Ils restèrent tous deux silencieux pendant un moment.
Sunny finit par dire :
« J’ai une autre question. »
Il les guida vers un chemin à peine visible. L’éclat blanc des flammes de Neph était saisissant alors qu’il chassait les ténèbres… celles-ci reculaient, mais pas bien loin, révélant les mousses vermillon éclatantes et les lianes rouges qui poussaient sur les troncs tordus des arbres anciens. Dès qu’ils furent tous deux passés, les ténèbres revinrent, engloutissant tout à nouveau.
Sunny soupira.
« Connaissez-vous la légende d’Ulysse ? »
Nephis sembla surprise par sa question.
« Bien sûr. Pourquoi ? »
Il parla sans tourner la tête, sa voix froide restant sans émotion et égale :
« Ulysse a quitté sa maison durant vingt longues années. Tout le monde le croyait mort, et de nombreux prétendants sont venus demander sa veuve en mariage. Elle les a refusés pendant un certain temps, mais ils ont insisté pour qu’elle fasse un choix. L’un d’entre eux était destiné au trône d’Ithaque. »
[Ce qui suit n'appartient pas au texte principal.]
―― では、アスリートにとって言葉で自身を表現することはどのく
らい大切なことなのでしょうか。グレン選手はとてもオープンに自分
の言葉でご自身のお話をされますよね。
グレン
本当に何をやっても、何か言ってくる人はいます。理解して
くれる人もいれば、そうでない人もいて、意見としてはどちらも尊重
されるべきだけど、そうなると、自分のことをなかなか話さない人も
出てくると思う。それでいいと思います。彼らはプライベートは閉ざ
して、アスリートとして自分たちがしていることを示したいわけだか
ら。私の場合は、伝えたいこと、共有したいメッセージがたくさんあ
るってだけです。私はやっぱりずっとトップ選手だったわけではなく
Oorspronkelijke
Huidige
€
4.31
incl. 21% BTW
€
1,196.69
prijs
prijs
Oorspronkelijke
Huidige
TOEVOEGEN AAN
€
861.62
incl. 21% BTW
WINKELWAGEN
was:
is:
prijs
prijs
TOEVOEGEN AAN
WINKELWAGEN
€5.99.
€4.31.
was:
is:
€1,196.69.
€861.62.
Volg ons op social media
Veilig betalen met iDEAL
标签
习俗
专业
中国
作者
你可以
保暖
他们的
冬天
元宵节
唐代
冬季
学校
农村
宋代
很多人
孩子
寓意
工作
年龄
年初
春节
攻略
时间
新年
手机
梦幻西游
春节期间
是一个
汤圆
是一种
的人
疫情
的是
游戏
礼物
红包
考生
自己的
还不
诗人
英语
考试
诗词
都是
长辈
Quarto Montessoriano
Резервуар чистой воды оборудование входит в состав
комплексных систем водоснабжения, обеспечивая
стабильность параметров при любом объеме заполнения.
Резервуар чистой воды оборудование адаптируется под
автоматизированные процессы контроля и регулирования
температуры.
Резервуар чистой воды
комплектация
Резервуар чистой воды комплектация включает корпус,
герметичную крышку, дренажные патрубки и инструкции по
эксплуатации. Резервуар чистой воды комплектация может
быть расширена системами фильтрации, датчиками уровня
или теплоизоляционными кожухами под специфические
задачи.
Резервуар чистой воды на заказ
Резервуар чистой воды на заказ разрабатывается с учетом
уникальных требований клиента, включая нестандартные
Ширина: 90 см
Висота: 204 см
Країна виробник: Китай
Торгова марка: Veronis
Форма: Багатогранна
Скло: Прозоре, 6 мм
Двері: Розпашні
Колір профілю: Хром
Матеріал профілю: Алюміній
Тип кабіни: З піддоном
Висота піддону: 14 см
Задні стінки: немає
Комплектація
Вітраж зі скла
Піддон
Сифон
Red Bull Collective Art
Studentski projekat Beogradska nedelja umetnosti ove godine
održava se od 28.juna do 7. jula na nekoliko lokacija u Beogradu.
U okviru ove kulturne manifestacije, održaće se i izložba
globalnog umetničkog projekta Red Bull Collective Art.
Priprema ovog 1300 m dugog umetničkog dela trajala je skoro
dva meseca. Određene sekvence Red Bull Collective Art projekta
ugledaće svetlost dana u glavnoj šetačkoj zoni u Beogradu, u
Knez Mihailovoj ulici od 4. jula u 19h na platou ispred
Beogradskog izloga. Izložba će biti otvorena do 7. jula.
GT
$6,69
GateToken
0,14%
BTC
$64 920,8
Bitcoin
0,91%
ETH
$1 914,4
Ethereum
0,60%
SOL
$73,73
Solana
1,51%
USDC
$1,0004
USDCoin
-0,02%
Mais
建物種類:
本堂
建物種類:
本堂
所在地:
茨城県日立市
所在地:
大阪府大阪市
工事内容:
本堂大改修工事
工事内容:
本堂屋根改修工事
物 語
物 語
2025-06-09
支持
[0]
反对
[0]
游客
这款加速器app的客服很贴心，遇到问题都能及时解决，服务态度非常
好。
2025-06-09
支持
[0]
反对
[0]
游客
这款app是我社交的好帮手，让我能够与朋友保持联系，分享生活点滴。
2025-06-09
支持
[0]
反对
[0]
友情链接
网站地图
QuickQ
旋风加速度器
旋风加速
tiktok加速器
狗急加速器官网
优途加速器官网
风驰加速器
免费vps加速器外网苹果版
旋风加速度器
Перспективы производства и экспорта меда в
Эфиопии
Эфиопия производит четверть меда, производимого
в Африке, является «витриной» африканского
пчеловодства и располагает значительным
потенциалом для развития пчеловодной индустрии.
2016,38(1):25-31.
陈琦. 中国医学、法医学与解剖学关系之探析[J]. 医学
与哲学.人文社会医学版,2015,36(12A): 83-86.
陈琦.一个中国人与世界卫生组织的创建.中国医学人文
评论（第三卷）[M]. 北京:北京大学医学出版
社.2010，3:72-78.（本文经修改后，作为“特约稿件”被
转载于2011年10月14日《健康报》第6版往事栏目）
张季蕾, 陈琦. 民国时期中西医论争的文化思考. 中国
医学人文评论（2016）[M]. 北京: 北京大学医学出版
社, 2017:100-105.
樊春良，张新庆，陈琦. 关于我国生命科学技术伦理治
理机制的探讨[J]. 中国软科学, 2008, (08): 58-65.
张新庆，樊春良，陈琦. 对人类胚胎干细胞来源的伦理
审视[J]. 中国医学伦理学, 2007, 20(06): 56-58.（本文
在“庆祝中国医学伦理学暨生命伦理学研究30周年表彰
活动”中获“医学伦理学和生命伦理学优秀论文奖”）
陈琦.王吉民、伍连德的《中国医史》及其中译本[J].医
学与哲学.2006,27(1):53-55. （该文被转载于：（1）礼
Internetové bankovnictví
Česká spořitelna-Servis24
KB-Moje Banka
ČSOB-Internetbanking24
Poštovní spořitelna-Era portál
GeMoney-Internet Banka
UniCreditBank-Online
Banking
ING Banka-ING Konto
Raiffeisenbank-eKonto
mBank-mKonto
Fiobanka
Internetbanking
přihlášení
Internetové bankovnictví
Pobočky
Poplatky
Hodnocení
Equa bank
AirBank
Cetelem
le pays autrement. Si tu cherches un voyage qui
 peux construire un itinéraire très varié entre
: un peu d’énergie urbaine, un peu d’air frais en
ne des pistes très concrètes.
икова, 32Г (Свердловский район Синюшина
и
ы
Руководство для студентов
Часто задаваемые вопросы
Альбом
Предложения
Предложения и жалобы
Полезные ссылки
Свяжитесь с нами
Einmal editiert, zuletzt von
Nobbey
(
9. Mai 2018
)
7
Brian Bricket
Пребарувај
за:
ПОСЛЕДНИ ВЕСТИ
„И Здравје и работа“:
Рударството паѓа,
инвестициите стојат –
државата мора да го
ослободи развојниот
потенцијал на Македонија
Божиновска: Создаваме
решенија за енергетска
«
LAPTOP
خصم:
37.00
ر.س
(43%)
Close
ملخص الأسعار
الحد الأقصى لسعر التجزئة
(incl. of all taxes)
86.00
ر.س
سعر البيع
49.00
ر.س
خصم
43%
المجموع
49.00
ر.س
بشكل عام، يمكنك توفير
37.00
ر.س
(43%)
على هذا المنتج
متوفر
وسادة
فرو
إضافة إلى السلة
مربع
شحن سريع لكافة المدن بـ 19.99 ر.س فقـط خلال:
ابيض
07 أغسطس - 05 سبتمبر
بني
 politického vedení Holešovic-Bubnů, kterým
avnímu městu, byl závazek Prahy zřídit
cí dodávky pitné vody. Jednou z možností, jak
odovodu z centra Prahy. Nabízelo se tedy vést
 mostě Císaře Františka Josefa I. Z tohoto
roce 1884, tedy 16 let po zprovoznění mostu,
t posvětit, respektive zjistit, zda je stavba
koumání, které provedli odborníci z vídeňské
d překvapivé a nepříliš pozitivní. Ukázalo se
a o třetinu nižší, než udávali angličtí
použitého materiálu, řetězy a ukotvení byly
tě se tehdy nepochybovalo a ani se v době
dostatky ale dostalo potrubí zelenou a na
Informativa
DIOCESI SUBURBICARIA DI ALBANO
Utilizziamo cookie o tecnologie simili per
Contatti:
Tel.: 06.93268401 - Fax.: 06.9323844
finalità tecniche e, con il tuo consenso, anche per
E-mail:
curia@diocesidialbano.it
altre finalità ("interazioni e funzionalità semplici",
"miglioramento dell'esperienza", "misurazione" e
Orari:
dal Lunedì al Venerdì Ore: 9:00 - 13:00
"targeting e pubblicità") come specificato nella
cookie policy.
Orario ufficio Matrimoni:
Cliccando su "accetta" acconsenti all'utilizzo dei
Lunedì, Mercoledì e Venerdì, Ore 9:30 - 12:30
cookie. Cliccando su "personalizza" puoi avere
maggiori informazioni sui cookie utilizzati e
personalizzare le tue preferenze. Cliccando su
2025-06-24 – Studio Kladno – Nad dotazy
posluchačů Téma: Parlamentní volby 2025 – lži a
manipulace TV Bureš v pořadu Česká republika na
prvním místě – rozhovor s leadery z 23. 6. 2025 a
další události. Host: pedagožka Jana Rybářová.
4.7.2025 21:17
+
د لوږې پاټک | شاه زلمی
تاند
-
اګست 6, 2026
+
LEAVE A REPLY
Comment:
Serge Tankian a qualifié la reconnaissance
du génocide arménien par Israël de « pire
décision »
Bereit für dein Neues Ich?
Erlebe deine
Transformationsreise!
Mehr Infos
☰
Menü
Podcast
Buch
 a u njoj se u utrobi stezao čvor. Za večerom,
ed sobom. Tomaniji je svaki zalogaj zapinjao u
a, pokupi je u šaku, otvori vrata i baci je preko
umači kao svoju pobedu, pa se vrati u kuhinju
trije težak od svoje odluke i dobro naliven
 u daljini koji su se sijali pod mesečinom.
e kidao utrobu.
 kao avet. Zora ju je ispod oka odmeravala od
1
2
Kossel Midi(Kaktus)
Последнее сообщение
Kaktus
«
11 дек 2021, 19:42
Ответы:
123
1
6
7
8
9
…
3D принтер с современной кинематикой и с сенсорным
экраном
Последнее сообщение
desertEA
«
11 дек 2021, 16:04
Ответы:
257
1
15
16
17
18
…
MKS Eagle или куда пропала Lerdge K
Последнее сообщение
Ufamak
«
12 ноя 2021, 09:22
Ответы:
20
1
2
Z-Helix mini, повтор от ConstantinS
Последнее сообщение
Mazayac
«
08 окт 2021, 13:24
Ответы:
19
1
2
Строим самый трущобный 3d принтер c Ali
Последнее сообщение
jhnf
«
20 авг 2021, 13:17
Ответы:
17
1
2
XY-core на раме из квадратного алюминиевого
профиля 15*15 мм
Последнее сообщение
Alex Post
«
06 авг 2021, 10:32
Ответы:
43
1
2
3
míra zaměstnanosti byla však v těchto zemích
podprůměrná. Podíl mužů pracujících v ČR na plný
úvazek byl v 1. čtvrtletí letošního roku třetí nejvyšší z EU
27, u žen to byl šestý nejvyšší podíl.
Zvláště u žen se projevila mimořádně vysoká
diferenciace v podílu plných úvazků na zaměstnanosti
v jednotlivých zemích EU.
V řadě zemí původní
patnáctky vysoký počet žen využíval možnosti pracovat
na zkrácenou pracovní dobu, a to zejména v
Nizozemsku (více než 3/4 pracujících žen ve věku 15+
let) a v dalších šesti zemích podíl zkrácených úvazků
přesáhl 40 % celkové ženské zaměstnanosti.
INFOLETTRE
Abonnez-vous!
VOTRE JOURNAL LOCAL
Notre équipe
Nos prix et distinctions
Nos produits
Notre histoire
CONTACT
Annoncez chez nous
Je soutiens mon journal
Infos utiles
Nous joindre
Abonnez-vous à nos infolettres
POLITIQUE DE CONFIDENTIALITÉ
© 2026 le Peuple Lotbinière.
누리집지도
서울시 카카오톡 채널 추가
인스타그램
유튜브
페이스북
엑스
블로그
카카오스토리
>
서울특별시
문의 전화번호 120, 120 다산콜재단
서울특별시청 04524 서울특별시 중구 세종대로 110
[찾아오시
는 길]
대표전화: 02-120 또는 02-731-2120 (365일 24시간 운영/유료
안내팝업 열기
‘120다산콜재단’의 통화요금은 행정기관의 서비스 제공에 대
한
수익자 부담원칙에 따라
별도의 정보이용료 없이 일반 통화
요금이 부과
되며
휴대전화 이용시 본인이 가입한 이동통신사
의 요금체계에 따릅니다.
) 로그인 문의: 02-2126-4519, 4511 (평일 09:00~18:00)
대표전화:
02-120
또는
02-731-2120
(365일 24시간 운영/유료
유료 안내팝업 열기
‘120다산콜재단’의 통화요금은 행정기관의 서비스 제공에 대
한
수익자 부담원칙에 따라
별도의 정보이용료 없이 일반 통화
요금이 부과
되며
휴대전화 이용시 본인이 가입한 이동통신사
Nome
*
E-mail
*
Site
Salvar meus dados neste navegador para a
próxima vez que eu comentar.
Sunny fit une pause, et poursuivit :
« Finalement, Ulysse est revenu et a infiltré le rassemblement des prétendants déguisé en mendiant. Il s’est introduit dans la maison même où vivaient ses ennemis. Aucun d’entre eux ne l’a reconnu, pensant qu’il était faible et ne représentait pas une menace. Ils avaient tort. »
La jungle bruissait autour d’eux tandis que sa voix devenait un peu plus sinistre :
« Ulysse a alors massacré sans pitié les prétendants, sans en épargner un seul. Non seulement cela, mais il a même tué sauvagement les servantes qui avaient été jugées déloyales. Un fleuve de sang a coulé ce jour-là, et des dizaines de personnes ont perdu la vie, le corps tranché et mutilé. Ma question est donc… »
Il s’arrêta et se retourna, faisant face à Nephis et à ses flammes d’un blanc pur.
« Ulysse n’est-il pas trop cruel ? »
Elle le regarda un moment, ses beaux yeux gris remplis de flammes dansantes.
Finalement, Nephis reprit son ton calme habituel :
« Vous n’avez jamais détesté personne, n’est-ce pas, Seigneur Shadow ? J’ai l’impression… que vous êtes un homme très gentil. »
Il rit.
« C’est une première. On m’a déjà traité de bien des choses, mais de gentil… je ne pense pas l’avoir déjà entendu. »
Il se détourna et continua à s’enfoncer dans la jungle.
« Vous vous trompez, d’ailleurs. Je connais aussi la haine. Je suis quelqu’un de très haineux, en fait… »
Certes, sa haine n’était sans doute pas aussi brûlante que la sienne.